ALMANAQUE PEF

A palavra Almanaque, de origem árabe, significa calendário. Actualmente é um livro anual, reunindo calendário, informações gerais ou específicas de um determinado campo do saber e passatempos.

O Almanaque de 1992, o primeiro que o Posto Emissor editou, foi designado de Almanaque Regional e resultou de um trabalho árduo e muito empenhado. No entanto, a sua publicação desencadeou algumas dificuldades que levaram a um interregno de 4 anos.
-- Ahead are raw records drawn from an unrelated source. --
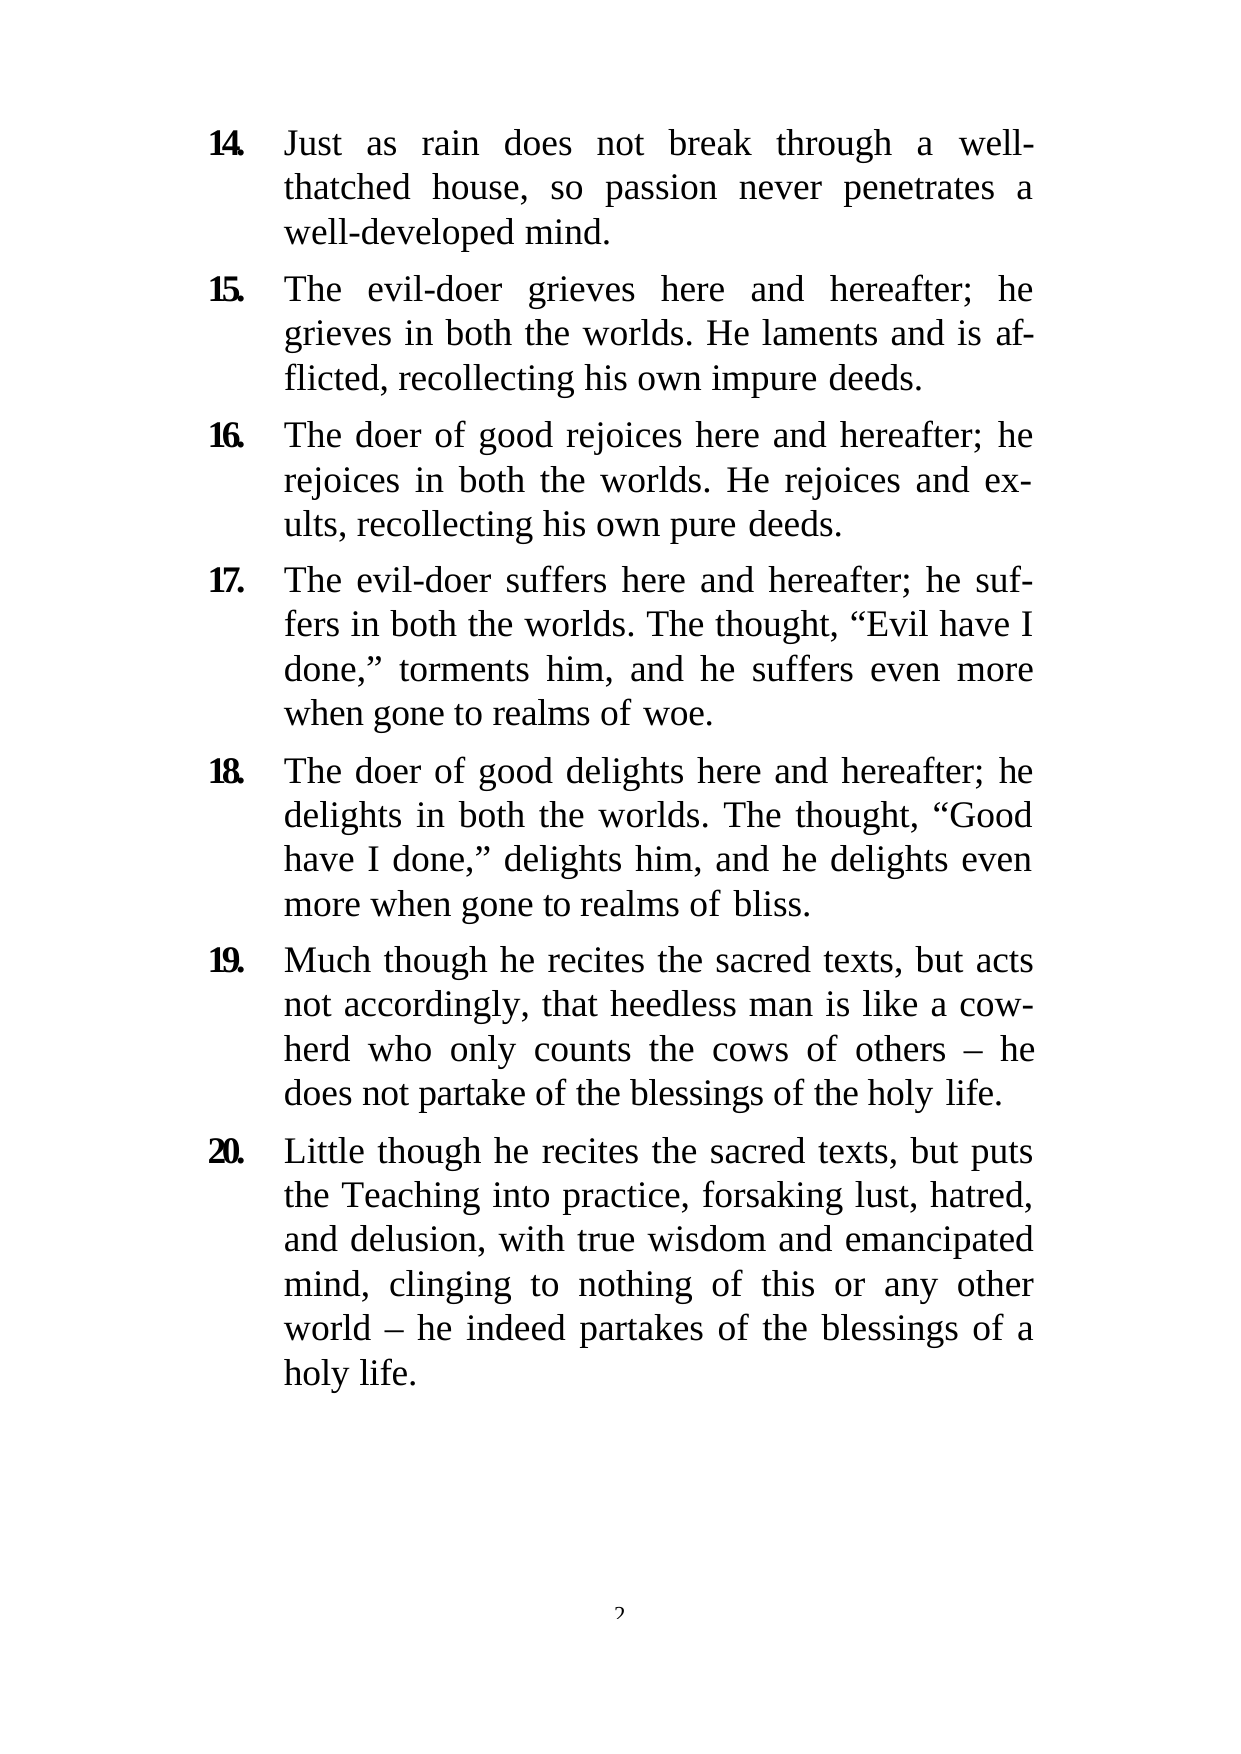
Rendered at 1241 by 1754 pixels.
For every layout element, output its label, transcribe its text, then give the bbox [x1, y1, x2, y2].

list Much though he recites the sacred texts, but acts not accordingly, that heedless man is like a cow- herd who only counts the cows of others – he does not partake of the blessings of the holy life. [207, 937, 1035, 1114]
list The evil-doer grieves here and hereafter; he grieves in both the worlds. He laments and is af- flicted, recollecting his own impure deeds. [207, 266, 1034, 398]
list The doer of good rejoices here and hereafter; he rejoices in both the worlds. He rejoices and ex- ults, recollecting his own pure deeds. [207, 413, 1033, 544]
list Just as rain does not break through a well- thatched house, so passion never penetrates a well-developed mind. [207, 120, 1034, 252]
list The evil-doer suffers here and hereafter; he suf- fers in both the worlds. The thought, “Evil have I done,” torments him, and he suffers even more when gone to realms of woe. [207, 557, 1034, 734]
list Little though he recites the sacred texts, but puts the Teaching into practice, forsaking lust, hatred, and delusion, with true wisdom and emancipated mind, clinging to nothing of this or any other world – he indeed partakes of the blessings of a holy life. [207, 1128, 1035, 1393]
list The doer of good delights here and hereafter; he delights in both the worlds. The thought, “Good have I done,” delights him, and he delights even more when gone to realms of bliss. [207, 748, 1033, 924]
Porém, o sonho de ir mais além e de dar maior divulgação ao trabalho do Posto Emissor do Funchal impôs o renascimento do projecto que voltou às bancas em 1997, sendo desde então, uma publicação anual ininterrupta.

O de 2010, constitui a sua 15ª edição.

Seguindo o habitual percurso, vulgariza verdades, transmite ensinamentos de religião, de agricultura, de história e de culinária, sem deixar de apresentar as chamadas “verdades de almanaque”, aquelas “verdades que, como dizia Eça de Queirós, “…são sempre necessárias, pois nunca houve um homem que não precisasse de saber como se tira uma nódoa de azeite numa fazenda de lã, ou como se desenferruja uma chave velha, ou como se emudecem os gonzos de uma porta.

O Almanaque PEF 2010, o último almanaque madeirense, apresenta na sua capa a reprodução de um quadro de Jayme Sá, um esquecido artista nascido nesta terra, e que retrata um velho camponês do Campanário, com um olhar muito expressivo e com o rosto marcado pelas rugas de uma vida de trabalho e de sacrifício.

É um livro com cerca de 200 páginas que, no âmbito de cada mês, presta homenagem a um madeirense. Entre outros, encontramos os dois que foram “Primeiro-Ministro de Portugal”, os quatro que foram “Arcebispos da Santa Madre Igreja Católica” e os três que alcançaram o título de “Campeão do Mundo”.

Em todo o livro abundam temas relativos à Madeira e aos seus costumes.

Na parte final, um capítulo é dedicado aos Britânicos e à sua participação na vida Económica e Social da Madeira. Mas o Almanaque PEF, como almanaque que é, tem em relação ao ano de 2010, a calendarização das luas e dos eclipses, a maior ou menor visibilidade dos planetas, os eventos mensais da Região, o horário das missas dominicais das igrejas e capelas dos onze concelhos da Região Autónoma da Madeira, adágios populares, adivinhas, anedotas e uma série imensa de passatempos com palavras cruzadas, numogramas, hieróglifos, anagramas e charadas.

O Almanaque PEF 2010, porque é um livro para entreter, para consultar, para oferecer e para arquivar, será como sempre, muito apreciado e estimado pelos madeirenses.